[Start of section]
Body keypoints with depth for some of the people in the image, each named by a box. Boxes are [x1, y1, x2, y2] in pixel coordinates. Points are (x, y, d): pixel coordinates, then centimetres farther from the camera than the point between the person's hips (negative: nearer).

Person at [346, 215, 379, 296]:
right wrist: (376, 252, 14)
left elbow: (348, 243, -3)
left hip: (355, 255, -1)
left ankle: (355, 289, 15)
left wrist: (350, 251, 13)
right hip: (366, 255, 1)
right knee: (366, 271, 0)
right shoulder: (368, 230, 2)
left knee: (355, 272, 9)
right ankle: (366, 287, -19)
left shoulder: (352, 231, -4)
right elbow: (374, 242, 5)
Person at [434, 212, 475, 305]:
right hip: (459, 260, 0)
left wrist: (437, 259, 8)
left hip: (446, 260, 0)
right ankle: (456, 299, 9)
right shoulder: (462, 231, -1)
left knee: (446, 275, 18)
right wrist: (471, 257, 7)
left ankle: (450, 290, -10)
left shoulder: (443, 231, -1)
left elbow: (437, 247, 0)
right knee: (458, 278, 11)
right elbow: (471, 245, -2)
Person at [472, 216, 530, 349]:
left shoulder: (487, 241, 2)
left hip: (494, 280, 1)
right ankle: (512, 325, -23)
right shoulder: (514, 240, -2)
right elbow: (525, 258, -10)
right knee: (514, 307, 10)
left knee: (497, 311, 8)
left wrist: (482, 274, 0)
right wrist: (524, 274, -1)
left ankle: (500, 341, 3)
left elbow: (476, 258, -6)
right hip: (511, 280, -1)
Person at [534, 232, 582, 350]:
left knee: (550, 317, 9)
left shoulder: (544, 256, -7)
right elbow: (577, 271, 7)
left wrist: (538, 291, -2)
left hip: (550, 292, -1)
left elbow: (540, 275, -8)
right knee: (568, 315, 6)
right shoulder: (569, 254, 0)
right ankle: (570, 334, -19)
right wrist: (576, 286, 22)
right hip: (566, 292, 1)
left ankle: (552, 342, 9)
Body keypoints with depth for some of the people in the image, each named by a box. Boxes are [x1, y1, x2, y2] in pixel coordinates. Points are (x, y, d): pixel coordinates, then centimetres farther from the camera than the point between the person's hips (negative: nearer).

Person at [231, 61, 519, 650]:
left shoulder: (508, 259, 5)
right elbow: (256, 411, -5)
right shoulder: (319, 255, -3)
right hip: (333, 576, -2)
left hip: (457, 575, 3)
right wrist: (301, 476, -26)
[End of section]
From the listing above, collect each line in which the string "ankle" appears.

▸ Task output
left ankle: (355, 289, 15)
right ankle: (366, 287, -19)
right ankle: (456, 299, 9)
left ankle: (450, 290, -10)
right ankle: (512, 325, -23)
left ankle: (500, 341, 3)
right ankle: (570, 334, -19)
left ankle: (552, 342, 9)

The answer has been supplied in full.